[Task requirements]
From the records below, find each line with the string "Xbox" and copy it.

++++++++

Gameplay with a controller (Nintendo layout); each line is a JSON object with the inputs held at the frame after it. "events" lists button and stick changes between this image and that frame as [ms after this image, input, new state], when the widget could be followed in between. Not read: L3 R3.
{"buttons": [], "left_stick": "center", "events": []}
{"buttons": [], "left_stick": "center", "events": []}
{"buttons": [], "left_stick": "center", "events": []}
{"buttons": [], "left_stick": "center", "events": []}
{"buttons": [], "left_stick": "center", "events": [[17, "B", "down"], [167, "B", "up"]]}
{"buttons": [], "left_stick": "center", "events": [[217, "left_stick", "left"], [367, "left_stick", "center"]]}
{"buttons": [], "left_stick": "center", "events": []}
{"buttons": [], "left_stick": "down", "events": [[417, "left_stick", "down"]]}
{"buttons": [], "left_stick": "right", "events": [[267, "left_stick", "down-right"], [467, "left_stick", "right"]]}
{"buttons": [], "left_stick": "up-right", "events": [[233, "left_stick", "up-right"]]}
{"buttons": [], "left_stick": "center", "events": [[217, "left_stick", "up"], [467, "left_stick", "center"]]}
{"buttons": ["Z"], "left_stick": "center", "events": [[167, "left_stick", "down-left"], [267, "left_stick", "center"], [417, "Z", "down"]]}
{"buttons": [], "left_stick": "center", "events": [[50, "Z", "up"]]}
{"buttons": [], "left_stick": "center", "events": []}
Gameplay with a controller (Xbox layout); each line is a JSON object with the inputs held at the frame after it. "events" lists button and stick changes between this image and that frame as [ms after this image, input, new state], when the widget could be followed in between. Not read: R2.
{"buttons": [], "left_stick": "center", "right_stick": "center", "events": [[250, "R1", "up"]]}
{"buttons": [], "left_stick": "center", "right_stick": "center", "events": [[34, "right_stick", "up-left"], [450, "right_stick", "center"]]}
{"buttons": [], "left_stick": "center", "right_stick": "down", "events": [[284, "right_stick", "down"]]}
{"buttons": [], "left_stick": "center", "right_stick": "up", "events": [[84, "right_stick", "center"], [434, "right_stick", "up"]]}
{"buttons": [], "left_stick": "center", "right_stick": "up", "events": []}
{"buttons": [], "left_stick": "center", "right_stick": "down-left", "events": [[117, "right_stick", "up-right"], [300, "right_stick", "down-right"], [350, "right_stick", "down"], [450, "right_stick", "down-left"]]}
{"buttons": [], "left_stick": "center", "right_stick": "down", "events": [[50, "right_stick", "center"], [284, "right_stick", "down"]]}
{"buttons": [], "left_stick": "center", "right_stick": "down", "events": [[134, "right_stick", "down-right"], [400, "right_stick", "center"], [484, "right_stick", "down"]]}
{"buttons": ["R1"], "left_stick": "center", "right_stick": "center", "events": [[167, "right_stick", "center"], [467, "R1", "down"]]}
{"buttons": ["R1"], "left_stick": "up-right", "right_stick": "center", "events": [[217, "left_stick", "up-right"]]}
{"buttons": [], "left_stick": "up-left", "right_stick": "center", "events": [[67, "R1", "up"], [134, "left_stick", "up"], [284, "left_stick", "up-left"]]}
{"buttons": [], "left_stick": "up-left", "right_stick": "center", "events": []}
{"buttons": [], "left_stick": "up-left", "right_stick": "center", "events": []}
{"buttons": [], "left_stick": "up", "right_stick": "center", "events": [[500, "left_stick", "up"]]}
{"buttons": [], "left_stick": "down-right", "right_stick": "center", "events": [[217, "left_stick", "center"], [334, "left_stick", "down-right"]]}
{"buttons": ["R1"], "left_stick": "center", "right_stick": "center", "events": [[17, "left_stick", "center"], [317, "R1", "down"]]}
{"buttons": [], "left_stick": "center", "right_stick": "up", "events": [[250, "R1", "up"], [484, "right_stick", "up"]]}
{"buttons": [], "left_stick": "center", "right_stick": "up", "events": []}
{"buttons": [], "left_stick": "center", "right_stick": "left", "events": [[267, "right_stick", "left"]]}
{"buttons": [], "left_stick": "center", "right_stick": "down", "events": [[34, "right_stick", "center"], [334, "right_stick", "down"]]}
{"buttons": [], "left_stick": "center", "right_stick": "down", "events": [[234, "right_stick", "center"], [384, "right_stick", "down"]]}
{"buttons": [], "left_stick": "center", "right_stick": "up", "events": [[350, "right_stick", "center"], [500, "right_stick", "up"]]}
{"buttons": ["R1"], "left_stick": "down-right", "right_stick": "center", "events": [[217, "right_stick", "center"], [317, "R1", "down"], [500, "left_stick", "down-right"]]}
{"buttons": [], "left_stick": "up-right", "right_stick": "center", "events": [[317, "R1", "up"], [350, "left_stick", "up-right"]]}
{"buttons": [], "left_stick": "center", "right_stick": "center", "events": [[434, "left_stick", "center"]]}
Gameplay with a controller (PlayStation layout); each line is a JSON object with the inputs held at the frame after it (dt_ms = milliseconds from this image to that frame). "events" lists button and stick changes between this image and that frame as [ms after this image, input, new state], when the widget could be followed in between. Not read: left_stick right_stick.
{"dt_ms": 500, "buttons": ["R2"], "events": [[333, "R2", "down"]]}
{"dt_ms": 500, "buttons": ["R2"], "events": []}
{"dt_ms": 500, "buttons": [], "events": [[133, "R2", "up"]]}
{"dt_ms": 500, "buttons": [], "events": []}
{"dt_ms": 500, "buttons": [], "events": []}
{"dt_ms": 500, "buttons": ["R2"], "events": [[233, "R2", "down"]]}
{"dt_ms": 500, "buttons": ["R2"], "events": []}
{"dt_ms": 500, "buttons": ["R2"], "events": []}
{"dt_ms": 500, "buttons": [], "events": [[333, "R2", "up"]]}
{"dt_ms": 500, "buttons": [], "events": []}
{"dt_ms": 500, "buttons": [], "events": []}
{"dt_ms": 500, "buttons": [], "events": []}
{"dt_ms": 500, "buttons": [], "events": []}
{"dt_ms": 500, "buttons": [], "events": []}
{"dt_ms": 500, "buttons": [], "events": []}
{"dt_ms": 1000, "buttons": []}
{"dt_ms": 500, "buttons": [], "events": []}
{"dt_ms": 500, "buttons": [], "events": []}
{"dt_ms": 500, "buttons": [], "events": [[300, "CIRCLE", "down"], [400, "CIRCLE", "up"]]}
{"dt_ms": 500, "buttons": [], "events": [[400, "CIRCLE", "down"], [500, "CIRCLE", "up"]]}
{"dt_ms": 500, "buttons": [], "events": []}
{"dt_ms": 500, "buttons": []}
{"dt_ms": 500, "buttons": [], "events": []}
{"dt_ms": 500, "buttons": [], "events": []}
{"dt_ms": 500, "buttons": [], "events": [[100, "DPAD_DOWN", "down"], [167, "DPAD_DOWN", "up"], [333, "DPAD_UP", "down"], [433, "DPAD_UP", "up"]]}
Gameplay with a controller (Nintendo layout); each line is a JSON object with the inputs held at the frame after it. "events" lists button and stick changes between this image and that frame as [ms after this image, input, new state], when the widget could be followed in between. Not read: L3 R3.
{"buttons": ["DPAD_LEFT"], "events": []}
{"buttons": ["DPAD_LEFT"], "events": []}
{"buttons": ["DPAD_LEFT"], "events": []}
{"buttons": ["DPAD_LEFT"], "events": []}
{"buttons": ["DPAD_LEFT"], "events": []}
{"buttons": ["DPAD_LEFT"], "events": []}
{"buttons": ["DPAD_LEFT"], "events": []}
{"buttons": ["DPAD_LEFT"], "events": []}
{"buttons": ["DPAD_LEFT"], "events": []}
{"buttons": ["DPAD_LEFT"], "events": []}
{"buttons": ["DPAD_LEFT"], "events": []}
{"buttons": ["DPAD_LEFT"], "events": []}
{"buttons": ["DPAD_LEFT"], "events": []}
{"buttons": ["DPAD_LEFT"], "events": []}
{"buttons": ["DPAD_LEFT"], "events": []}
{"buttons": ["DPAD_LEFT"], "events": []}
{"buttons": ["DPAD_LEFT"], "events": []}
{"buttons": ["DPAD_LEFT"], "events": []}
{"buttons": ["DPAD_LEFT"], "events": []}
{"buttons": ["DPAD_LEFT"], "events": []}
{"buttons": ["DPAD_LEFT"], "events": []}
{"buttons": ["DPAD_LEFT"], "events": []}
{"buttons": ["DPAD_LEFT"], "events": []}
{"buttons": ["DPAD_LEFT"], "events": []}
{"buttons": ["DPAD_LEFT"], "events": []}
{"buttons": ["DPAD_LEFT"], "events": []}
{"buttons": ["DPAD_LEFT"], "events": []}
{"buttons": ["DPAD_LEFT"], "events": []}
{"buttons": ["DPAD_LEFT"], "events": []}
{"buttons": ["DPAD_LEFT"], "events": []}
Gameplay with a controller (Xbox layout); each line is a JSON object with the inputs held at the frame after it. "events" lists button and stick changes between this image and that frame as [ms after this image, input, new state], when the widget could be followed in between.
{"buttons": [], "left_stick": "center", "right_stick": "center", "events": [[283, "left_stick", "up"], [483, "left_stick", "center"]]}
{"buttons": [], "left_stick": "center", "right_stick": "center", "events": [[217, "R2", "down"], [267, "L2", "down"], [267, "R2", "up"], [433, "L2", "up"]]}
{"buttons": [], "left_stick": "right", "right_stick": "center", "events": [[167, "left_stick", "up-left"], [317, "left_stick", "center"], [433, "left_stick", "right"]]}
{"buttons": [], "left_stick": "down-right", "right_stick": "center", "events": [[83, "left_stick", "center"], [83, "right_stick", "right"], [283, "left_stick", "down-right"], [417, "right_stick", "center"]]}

++++++++

[Task result]
Gameplay with a controller (Xbox layout); each line is a JSON object with the inputs held at the frame after it. "events" lists button and stick changes between this image and that frame as [ms after this image, input, new state], when the widget could be followed in between. Not read: R2.
Gameplay with a controller (Xbox layout); each line is a JSON object with the inputs held at the frame after it. "events" lists button and stick changes between this image and that frame as [ms after this image, input, new state], when the widget could be followed in between.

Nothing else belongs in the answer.